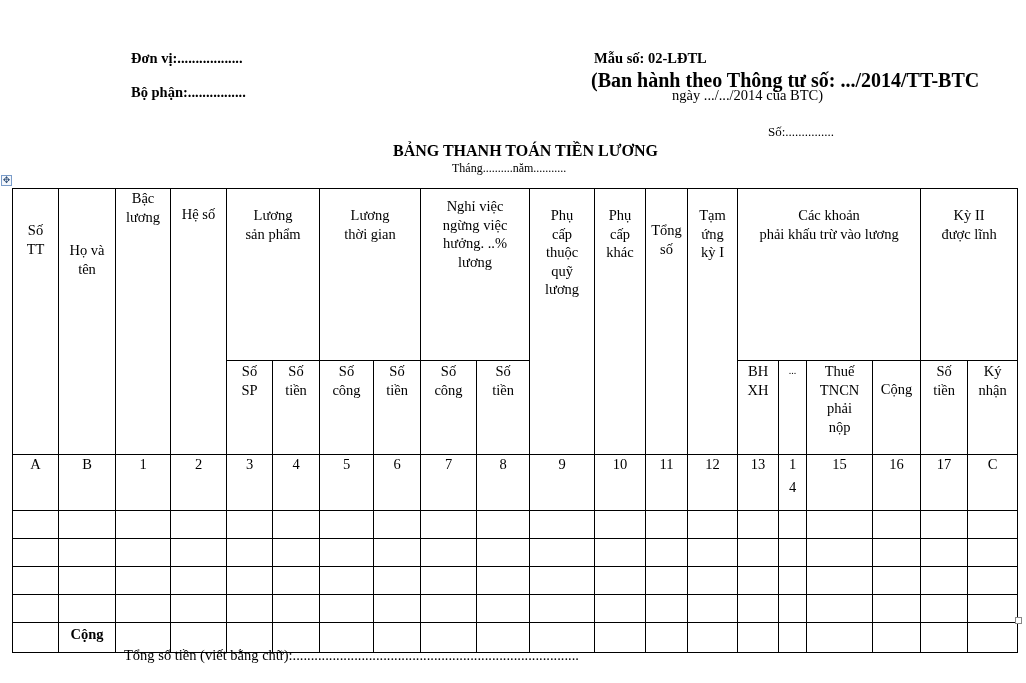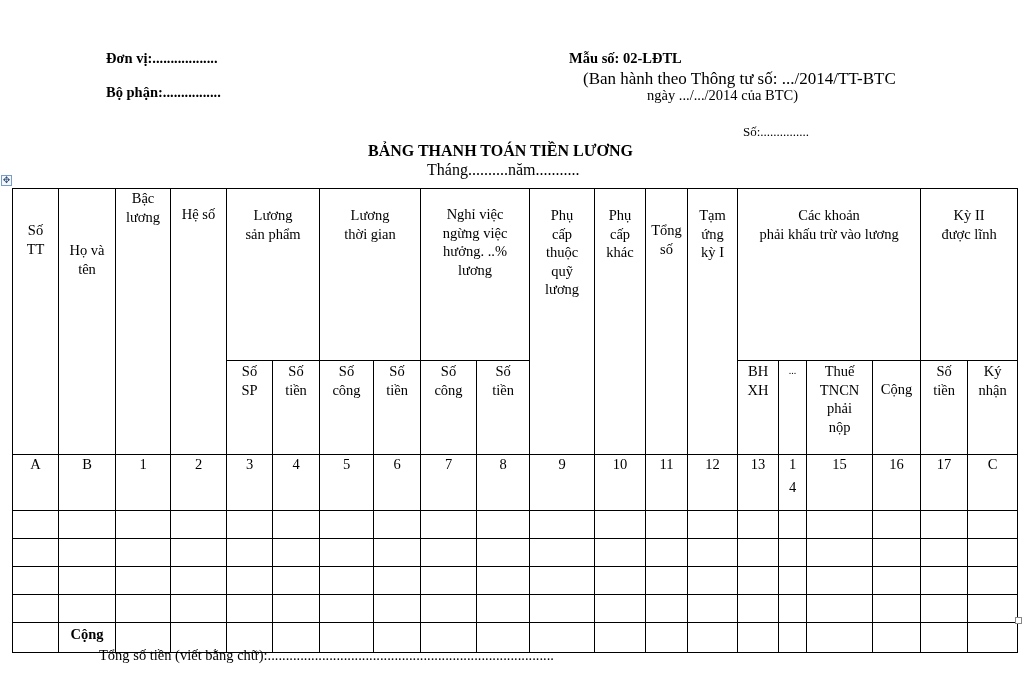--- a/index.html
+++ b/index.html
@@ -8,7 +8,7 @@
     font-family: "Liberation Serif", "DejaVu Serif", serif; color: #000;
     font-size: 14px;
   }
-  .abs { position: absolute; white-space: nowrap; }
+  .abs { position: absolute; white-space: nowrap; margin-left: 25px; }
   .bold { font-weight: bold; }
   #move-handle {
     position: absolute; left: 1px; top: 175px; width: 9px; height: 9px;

═══

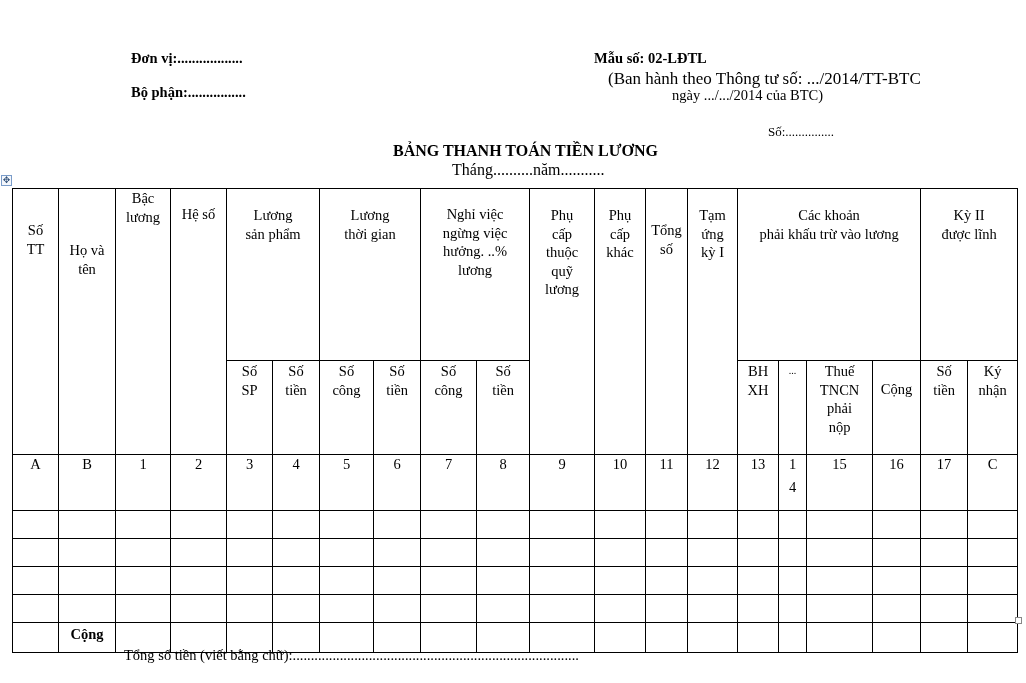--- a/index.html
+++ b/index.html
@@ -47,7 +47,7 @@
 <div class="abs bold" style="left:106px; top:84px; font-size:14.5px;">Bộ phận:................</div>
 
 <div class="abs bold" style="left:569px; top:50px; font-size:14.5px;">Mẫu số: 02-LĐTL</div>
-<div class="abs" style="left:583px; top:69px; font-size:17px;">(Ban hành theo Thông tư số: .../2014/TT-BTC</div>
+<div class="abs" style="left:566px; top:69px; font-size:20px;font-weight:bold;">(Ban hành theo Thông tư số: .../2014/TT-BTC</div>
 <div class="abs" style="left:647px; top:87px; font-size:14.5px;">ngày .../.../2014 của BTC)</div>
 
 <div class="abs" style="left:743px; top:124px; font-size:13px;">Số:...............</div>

═══

▶ **What you need to do**
Check each line of the data for "Thông". Copy the lines where it turns up.

▶ **Exercise result**
-<div class="abs" style="left:583px; top:69px; font-size:17px;">(Ban hành theo Thông tư số: .../2014/TT-BTC</div>
+<div class="abs" style="left:566px; top:69px; font-size:20px;font-weight:bold;">(Ban hành theo Thông tư số: .../2014/TT-BTC</div>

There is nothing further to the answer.